■ Written tasks
a) Return the part of the proposed water projects text starting with "The Reber plan" and going on through "Sudan, Egypt, etc.).", word for word.
b) In the proposed water projects text, which bay would the Reber plan have dammed?

The following are the proposed projects:

 The Reber plan involved damming the San Francisco Bay near the Golden Gate, in order to transform the San Francisco Bay into a giant freshwater reservoir that could be used to provide potable water and irrigation for the entire state of California.
 Hangzhou Bay area in south eastern China can be used for a coastal reservoir to store flood water of Yangtze River for the needs of agriculture, city water supply, etc. in entire China.  
 Water transfer from the west central Africa (Congo River basin, etc.) to Northern Africa (Sahara desert) and South West Africa (Namibia and South Africa deserts)
 Water transfer from the south east Africa (Zambezi River basin, etc.) to North east Africa (Somalia, Ethiopia, Sudan, Egypt, etc.). 
 Water transfer from the northern part of the South America continent from Venezuela, Colombia and Panama to desert lands of Chile and Peru by interconnecting Atrato and Tuira rivers to lift/transfer water from the side of Atlantic Ocean to the Pacific Ocean.

Records excerpted from a collection
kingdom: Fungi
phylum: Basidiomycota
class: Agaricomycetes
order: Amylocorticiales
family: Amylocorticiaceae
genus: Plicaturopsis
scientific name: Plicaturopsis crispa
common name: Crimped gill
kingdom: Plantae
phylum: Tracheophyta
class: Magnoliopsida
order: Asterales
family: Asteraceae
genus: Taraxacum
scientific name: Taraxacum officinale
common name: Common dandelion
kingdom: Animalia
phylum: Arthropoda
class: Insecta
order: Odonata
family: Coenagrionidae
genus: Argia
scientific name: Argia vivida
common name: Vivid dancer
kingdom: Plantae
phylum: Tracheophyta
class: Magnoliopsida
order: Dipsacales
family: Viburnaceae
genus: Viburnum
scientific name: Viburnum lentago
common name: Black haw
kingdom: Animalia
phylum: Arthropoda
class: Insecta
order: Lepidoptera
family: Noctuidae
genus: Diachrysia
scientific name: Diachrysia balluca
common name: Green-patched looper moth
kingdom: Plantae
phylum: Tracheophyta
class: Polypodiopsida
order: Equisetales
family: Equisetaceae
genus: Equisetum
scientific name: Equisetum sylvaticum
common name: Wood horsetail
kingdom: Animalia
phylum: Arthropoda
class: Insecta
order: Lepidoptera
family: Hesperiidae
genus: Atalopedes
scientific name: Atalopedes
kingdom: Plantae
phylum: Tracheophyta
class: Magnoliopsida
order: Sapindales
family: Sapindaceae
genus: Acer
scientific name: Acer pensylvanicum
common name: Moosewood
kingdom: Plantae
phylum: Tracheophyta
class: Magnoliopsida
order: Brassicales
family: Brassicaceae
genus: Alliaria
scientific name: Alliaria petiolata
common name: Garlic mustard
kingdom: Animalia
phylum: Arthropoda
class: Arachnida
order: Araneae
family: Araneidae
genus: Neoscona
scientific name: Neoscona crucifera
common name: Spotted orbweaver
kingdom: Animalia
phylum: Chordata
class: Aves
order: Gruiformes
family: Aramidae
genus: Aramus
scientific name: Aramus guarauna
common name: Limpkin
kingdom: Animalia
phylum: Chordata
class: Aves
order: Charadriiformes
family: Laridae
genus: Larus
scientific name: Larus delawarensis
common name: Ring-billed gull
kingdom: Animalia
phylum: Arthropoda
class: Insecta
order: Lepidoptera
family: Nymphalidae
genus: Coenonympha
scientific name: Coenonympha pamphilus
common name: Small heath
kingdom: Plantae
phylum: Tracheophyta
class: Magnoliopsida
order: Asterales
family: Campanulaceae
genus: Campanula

■ Expected answers
a)
The Reber plan involved damming the San Francisco Bay near the Golden Gate, in order to transform the San Francisco Bay into a giant freshwater reservoir that could be used to provide potable water and irrigation for the entire state of California.
 Hangzhou Bay area in south eastern China can be used for a coastal reservoir to store flood water of Yangtze River for the needs of agriculture, city water supply, etc. in entire China.  
 Water transfer from the west central Africa (Congo River basin, etc.) to Northern Africa (Sahara desert) and South West Africa (Namibia and South Africa deserts)
 Water transfer from the south east Africa (Zambezi River basin, etc.) to North east Africa (Somalia, Ethiopia, Sudan, Egypt, etc.).

b) The San Francisco Bay, near the Golden Gate.